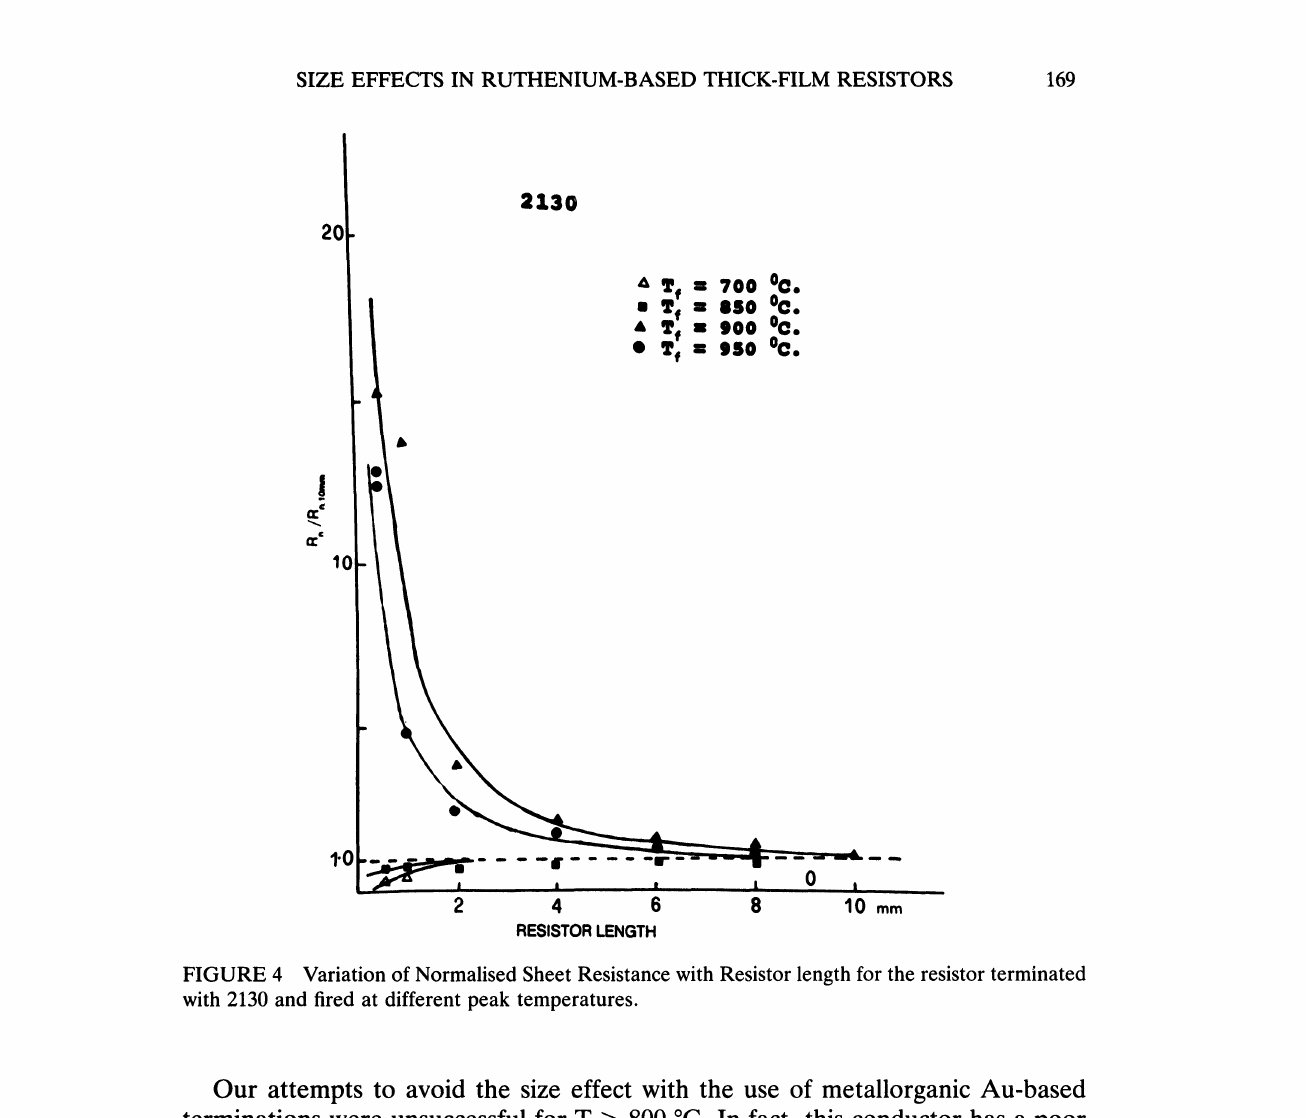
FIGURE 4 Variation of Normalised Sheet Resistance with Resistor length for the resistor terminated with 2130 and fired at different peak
==
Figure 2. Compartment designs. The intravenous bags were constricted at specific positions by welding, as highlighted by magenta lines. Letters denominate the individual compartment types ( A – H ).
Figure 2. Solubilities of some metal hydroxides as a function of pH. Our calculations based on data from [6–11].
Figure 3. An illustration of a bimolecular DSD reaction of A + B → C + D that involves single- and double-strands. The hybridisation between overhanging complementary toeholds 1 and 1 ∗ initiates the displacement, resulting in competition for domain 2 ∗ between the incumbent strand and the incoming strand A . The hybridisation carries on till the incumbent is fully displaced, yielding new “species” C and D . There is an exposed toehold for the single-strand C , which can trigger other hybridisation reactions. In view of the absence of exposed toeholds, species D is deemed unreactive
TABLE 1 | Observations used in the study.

Task item
Among the records above, a stretch begins at the line containing "Figure 2. Solubilities" and ends at the line containing "TABLE 1 | Observations used in the study.". Restate that stretch word for word, and nothing else.

Solution to this exercise
Figure 2. Solubilities of some metal hydroxides as a function of pH. Our calculations based on data from [6–11].
Figure 3. An illustration of a bimolecular DSD reaction of A + B → C + D that involves single- and double-strands. The hybridisation between overhanging complementary toeholds 1 and 1 ∗ initiates the displacement, resulting in competition for domain 2 ∗ between the incumbent strand and the incoming strand A . The hybridisation carries on till the incumbent is fully displaced, yielding new “species” C and D . There is an exposed toehold for the single-strand C , which can trigger other hybridisation reactions. In view of the absence of exposed toeholds, species D is deemed unreactive
TABLE 1 | Observations used in the study.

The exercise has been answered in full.